The interruption of this pathway prevents the learning to attack some previously unfamiliar figure, but after this operation objects that the octopus had previously learned to attack will still produce a response. However, in all the animals that could not learn, the capacity to attack crabs gradually died away. This is not surprising for the animals in Table i, since these animals could not eat. However, after section behind the posterior buccal lobe we find animals that can eat but cannot learn, and in these also the tendency to attack crabs also died away, presumably by extinction of the processes that initiate it in the optic lobes if the impulses acting as signals of results do not reach the lobes.
Octopus LTF with a cut between the superior and posterior buccal lobes was able to poison and eat crabs efficiently. This gives us the important information that the posterior buccal lobe is not essential for these processes.
ACKNOWLEDGEMENTS
I am very grateful to Dr P. Dohrn, the Director, and the staff of the Zoological Station at Naples for their assistance. Also to Mrs M. Nixon for her help in preparing the MS for publication. Help with the experiments was also given by Messrs J. Bendall, M.C. Bishop, E. W. Maclarty, C. J. Mitchell and A. J. Sweatman.
The work has been sponsored in part by the Air Force Office of Scientific Research under Grant AF EOAR with the European Office.
Abbreviations
REFERENCES
EXPLANATION OF PLATES
Plate 1 (all figures of same magnification)
Fig. 1. Horizontal section through top of superior buccal lobe, the labial nerves having been cut 9 days previously (octopus MCN).
Fig. 2. Sagittal section showing posterior salivary nerve damaged 9 days previously (octopus MCL).

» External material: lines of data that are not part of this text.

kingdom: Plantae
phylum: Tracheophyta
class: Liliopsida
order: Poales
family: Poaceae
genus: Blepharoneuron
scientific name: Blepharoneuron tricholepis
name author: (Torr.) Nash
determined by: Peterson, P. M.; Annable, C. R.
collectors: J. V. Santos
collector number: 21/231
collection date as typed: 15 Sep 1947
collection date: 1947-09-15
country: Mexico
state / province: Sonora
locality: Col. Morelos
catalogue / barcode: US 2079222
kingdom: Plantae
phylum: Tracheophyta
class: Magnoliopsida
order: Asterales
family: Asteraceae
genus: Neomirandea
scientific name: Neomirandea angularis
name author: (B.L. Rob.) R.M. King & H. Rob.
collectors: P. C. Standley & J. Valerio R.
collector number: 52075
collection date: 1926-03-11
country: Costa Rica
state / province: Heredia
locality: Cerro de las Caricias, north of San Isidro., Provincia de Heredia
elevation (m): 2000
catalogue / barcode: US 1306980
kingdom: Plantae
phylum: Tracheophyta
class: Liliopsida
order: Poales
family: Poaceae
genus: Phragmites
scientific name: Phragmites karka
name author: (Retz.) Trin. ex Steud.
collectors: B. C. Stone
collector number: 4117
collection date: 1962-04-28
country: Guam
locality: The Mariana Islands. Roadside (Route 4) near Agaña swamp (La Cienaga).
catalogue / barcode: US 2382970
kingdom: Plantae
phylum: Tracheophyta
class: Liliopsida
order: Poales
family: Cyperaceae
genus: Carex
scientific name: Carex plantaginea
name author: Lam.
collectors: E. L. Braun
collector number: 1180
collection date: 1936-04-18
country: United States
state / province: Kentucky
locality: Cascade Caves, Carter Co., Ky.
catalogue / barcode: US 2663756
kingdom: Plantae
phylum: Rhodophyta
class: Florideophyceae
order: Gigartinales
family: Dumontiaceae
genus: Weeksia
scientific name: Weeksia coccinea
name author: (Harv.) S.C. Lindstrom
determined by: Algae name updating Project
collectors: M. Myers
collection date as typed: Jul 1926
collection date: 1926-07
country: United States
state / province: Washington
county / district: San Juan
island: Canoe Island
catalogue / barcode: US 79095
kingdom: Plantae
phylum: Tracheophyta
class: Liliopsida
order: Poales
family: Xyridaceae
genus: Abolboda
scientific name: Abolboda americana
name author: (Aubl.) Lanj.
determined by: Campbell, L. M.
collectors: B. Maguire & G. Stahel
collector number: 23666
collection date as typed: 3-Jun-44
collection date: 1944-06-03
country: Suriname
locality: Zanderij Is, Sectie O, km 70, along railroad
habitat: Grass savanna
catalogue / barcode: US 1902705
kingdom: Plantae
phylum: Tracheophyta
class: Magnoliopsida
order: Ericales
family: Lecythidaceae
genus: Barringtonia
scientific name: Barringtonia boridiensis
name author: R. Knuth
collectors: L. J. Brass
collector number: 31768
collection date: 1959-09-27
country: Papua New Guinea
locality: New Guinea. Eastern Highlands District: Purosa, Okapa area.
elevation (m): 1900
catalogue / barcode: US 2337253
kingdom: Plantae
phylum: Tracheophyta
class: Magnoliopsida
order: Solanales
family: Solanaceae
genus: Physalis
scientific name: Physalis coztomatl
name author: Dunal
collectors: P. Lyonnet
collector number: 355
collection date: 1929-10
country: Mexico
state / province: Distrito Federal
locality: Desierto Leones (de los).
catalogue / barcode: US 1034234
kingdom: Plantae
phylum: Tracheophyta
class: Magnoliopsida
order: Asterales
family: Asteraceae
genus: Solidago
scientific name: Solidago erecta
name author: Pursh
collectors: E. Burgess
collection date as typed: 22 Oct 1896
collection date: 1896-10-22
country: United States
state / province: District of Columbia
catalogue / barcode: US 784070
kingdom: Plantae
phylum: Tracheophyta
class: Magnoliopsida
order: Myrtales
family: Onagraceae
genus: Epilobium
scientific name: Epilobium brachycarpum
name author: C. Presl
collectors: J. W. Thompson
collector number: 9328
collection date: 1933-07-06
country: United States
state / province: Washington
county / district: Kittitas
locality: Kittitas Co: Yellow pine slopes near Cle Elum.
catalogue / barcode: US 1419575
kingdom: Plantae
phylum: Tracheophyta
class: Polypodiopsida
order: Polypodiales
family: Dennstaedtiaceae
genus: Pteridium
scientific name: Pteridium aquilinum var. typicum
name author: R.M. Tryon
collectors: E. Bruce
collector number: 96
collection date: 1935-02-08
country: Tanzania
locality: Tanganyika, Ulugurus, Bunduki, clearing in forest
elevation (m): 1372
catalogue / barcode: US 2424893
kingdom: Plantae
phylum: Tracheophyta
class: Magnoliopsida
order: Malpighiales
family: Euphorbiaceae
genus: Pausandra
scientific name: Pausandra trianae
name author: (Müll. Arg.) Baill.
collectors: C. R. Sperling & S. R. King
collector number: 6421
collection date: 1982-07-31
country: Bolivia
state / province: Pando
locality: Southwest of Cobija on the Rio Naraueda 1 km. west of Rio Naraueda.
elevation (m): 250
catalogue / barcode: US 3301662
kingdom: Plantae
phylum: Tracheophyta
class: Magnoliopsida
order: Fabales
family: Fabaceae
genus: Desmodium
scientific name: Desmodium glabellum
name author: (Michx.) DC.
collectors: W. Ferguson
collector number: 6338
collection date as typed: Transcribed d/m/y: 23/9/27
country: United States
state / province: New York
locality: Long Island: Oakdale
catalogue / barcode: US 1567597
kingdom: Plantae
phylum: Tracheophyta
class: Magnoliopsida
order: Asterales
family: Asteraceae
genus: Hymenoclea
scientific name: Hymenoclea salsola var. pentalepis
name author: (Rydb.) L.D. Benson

Fig. 4. Horizontal section of superior buccal lobe 10 days after the posterior salivary nerve and interbuccal connective had been cut on one side (octopus MDQ).
Fig. 5. Sagittal section showing lesion interrupting the posterior salivary nerve and interbuccal connective (13 days, octopus MCX).
Figs. 6, 7. Sections of the opposite side to that shown in fig. 5. The posterior salivary nerve has been cut, but the interbuccal connective is intact.
Fig. 8. Horizontal section showing the majority of the labial nerves cut seven days previously, but a few near the mid-line intact (n. lab.) (octopus MAL).
Plate 2
Fig. 9 A. Carapace and endophragmal skeleton of a crab as they appear after being cleaned and eaten by a normal octopus. B. A crab with much meat left after being attacked and taken by an octopus with the superior buccal lobe damaged.